A proof of the Isoperimetric Inequality - how does it work?

My attempt at an answer has two parts.

First, I think the geometric mean thing slightly obscures what's going on and contributes to your bafflement why "the $r$'s magically fall out of the equation in the last step". A more geometric view of this step is: We know that the curve has "width" $w=2r$ (along the chosen direction). Then $A = w\overline{h} = 2r\overline{h}$, where $\overline{h}$ is the "average height" of the curve (along the chosen direction). Thus we have

\[A + \pi r^2 \le lr \;\Leftrightarrow\; 2r\overline{h} + \pi r^2 \le lr \;\Leftrightarrow\; 2\overline{h} + \pi r \le l \;\Leftrightarrow\; 2\overline{h} + \frac{\pi}{2} w \le l\;.\]

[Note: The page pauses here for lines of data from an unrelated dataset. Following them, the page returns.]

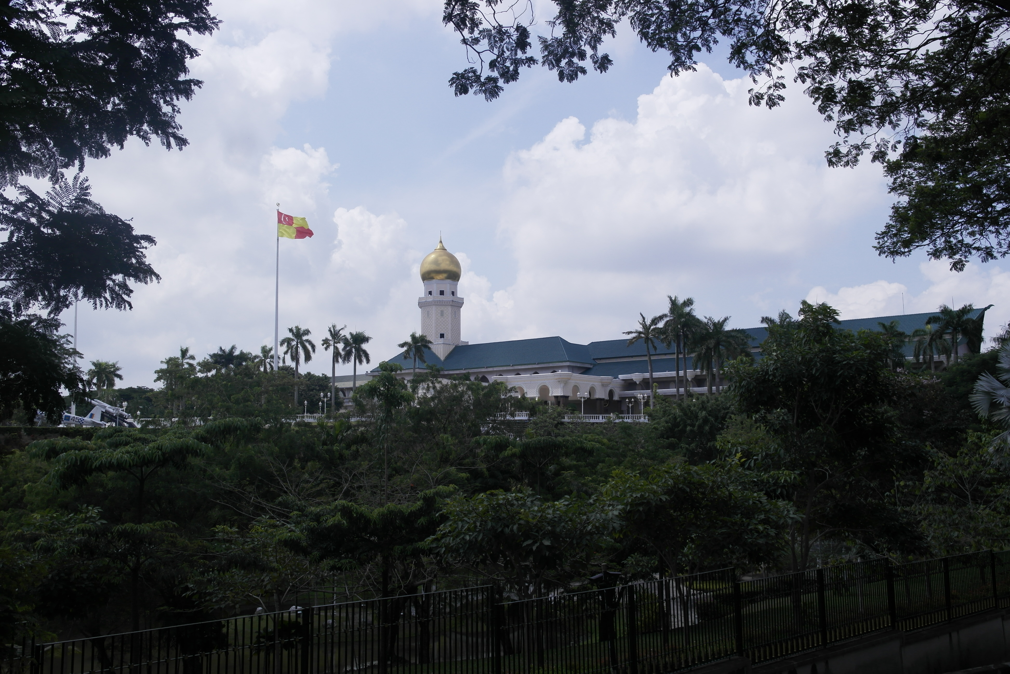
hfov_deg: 57.2
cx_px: 505
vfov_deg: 40.0
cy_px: 337
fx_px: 926
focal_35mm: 33
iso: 200
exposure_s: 1/640
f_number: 7.1
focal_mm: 22
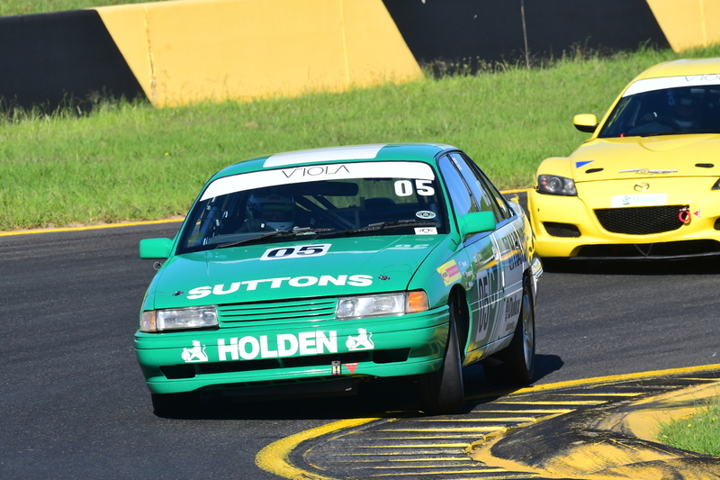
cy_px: 240
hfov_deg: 3.8
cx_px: 360
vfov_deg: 2.5
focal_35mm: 540
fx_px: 10797
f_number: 11
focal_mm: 360
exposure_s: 1/640
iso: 500
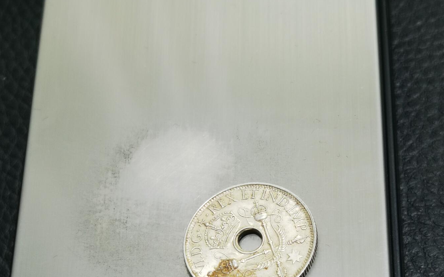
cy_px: 242
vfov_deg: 14.9
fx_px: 1053
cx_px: 223
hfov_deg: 23.8
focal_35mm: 87
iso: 100
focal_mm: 6.67
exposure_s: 1/100
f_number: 1.9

Now the cancellation of the $r$'s seems more natural, and the inequality gives an upper bound for the "average height" we can achieve for a given "width" $w$ and length $l$. This bound implies the isomperimetric inequality:

\[l^2 \ge (2\overline{h} + \frac{\pi}{2} w)^2=(2\overline{h} - \frac{\pi}{2} w)^2 + 4\pi w\overline{h} \ge 4\pi w\overline{h}=4\pi A\;.\]

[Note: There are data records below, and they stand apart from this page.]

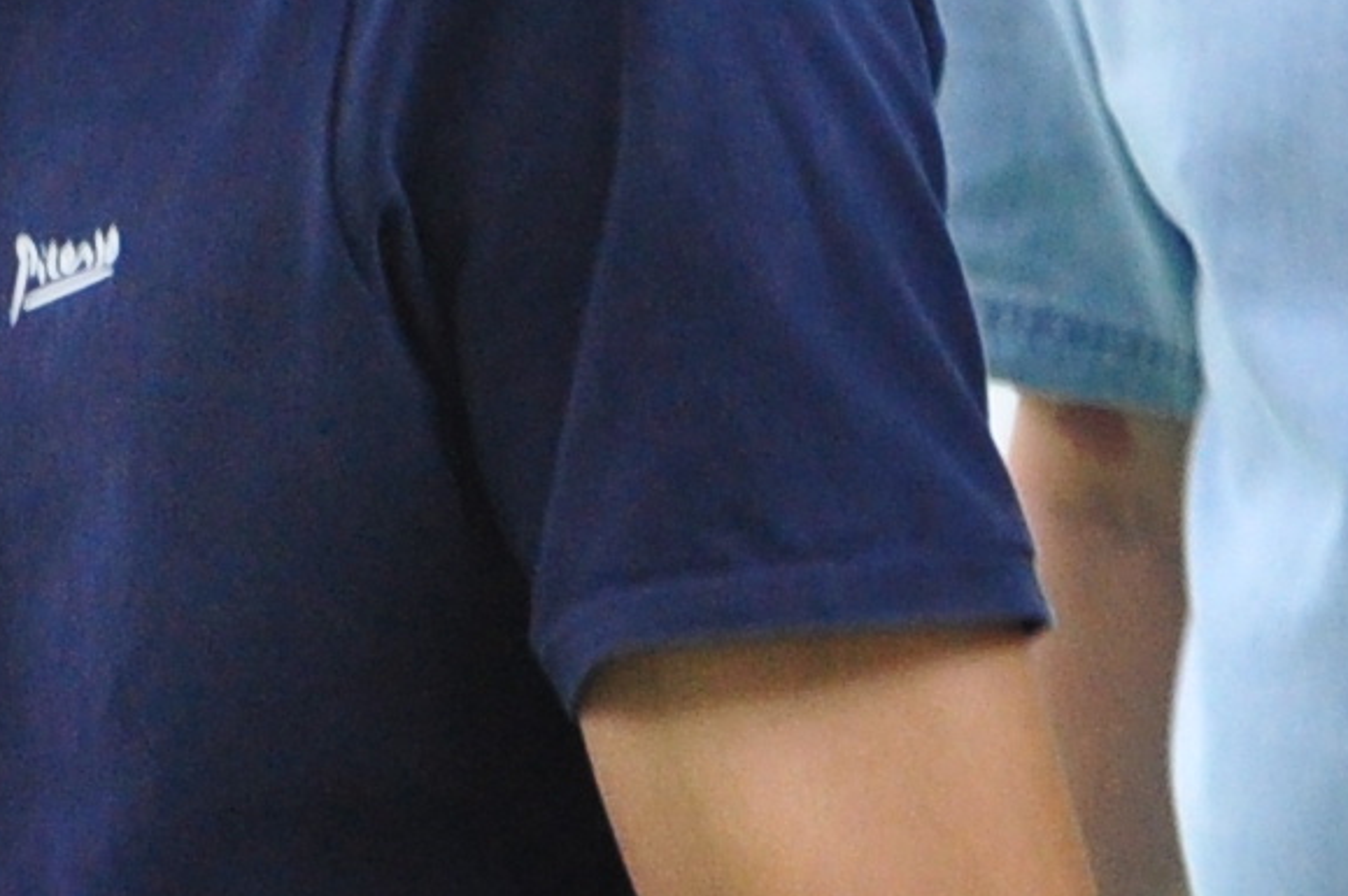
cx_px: -1413
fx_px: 10389
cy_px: 42
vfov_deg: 4.9
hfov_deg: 7.1
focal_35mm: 278
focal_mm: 25
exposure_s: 1/25
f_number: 4
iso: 640
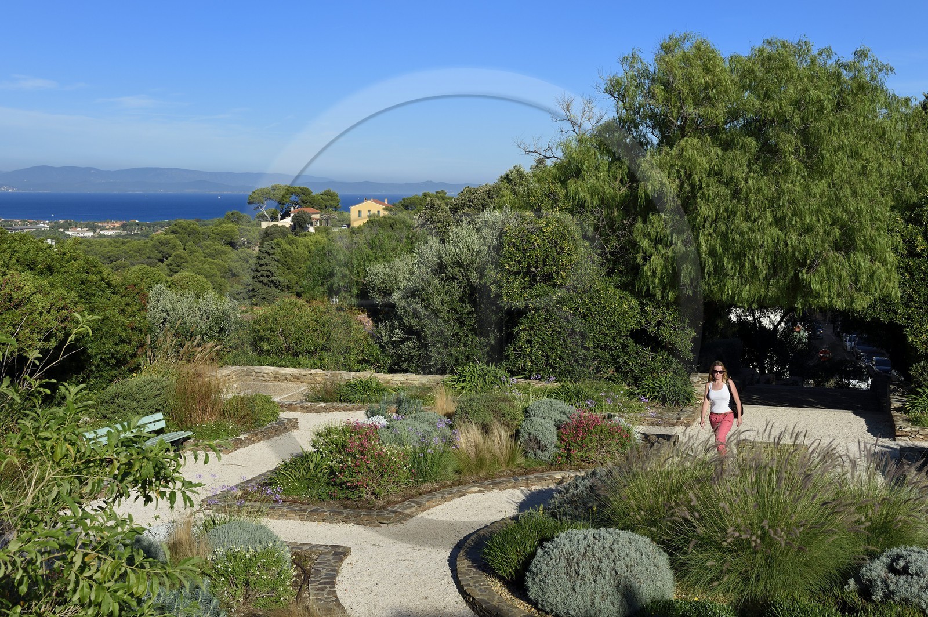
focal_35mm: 48
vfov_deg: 28.0
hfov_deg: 41.1
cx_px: 464
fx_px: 1236
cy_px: 308
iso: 200
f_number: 11
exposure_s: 1/250
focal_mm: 48
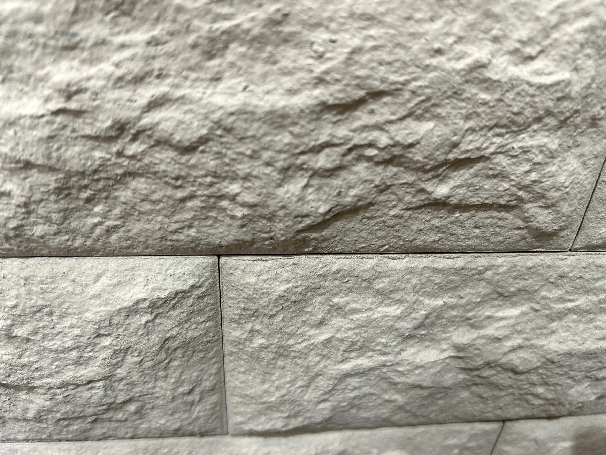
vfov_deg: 53.1
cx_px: 303
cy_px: 228
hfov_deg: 67.3
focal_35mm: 26
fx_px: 455
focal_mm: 5.7
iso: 64
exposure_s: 1/60
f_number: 1.5
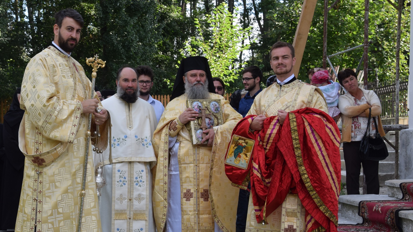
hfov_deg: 27.4
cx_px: 152
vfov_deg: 15.7
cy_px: 150
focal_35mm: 77
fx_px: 843
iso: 400
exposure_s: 1/200
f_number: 7.1
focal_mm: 38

(There may be a connection here to the inequality by Bonnesen cited in Christian Blatter's comment.)

Second, regarding the proof as a whole, it seems useful to think of it as a way of transforming the difficult global optimization problem implied by the isoperimetric inequality (how to enclose the greatest possible area within a given circumference) into a trivial local optimization problem through some clever bookkeeping. In a sense, what makes the problem difficult is that how much area you can enclose with a curve element (say, with respect to the origin) depends both on where you are and in which direction you move, but in which direction you move in turn determines where you will end up, and hence how much area you will be able to enclose later.

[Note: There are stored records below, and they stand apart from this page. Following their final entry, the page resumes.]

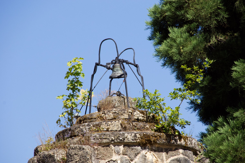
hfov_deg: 4.6
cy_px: 82
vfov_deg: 3.1
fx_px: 3062
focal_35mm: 450
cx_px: 122
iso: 400
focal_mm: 300
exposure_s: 1/500
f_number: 10
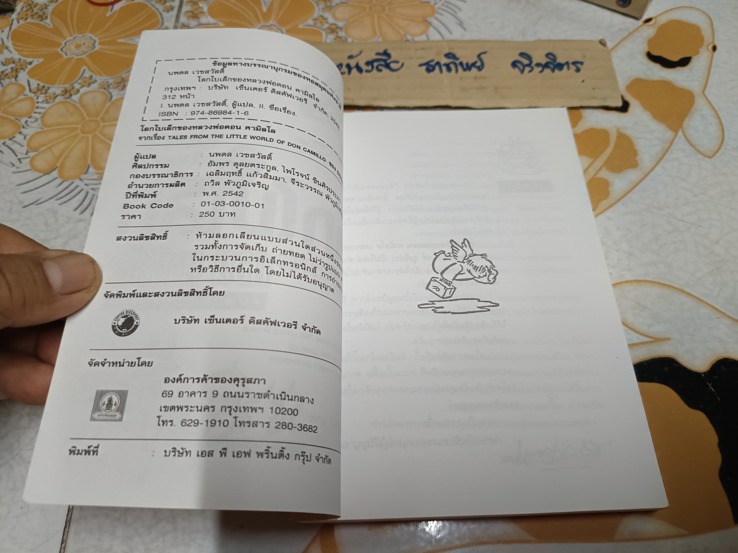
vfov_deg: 56.8
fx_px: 512
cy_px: 276
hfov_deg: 71.6
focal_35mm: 24
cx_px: 369
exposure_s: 1/50
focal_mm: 5.31
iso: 1055
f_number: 1.7
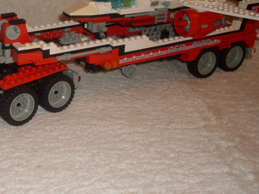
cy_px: 73
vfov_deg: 21.9
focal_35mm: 67
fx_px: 501
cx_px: 55
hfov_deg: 28.4
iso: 100
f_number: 2.8
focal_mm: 6.3
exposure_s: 1/45
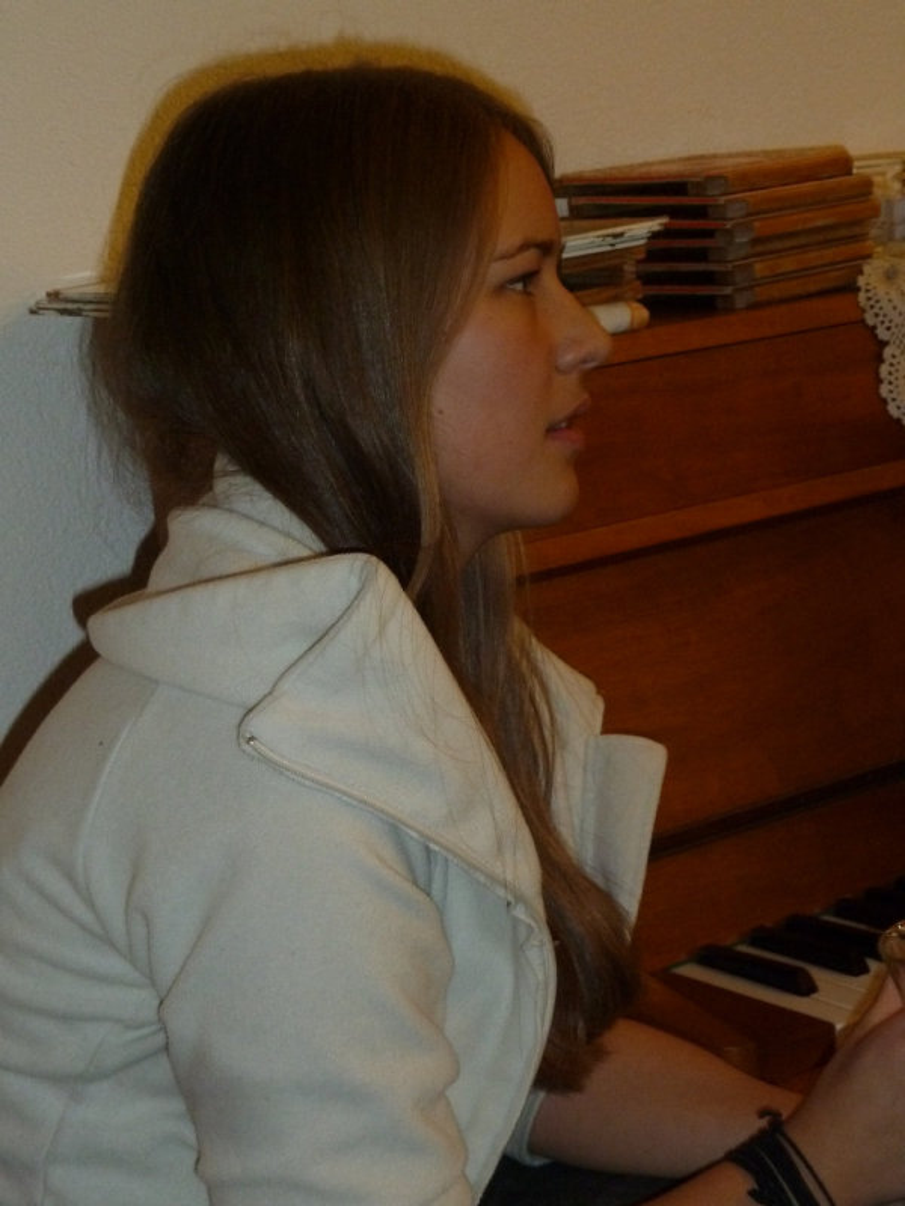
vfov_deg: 29.0
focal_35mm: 67
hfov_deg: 21.9
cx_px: 452
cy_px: 603
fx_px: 2336
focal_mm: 11
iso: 400
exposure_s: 1/30
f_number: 4.1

The proof decouples this by adding to the area element a suitable penalty which has two crucial properties: It exactly cancels the "where you are" part of how much area you can enclose, and because it is itself the area element of a circle, it automatically adds up to a constant. There are no longer any variable lengths in the integrand, only the angle between the tangent vector at the curve and the tangent vector at the corresponding point of the circle, and it is then obvious that the integral is maximized by always choosing the tangent vector of the curve parallel to the tangent vector of the circle -- which necessarily results in a circle.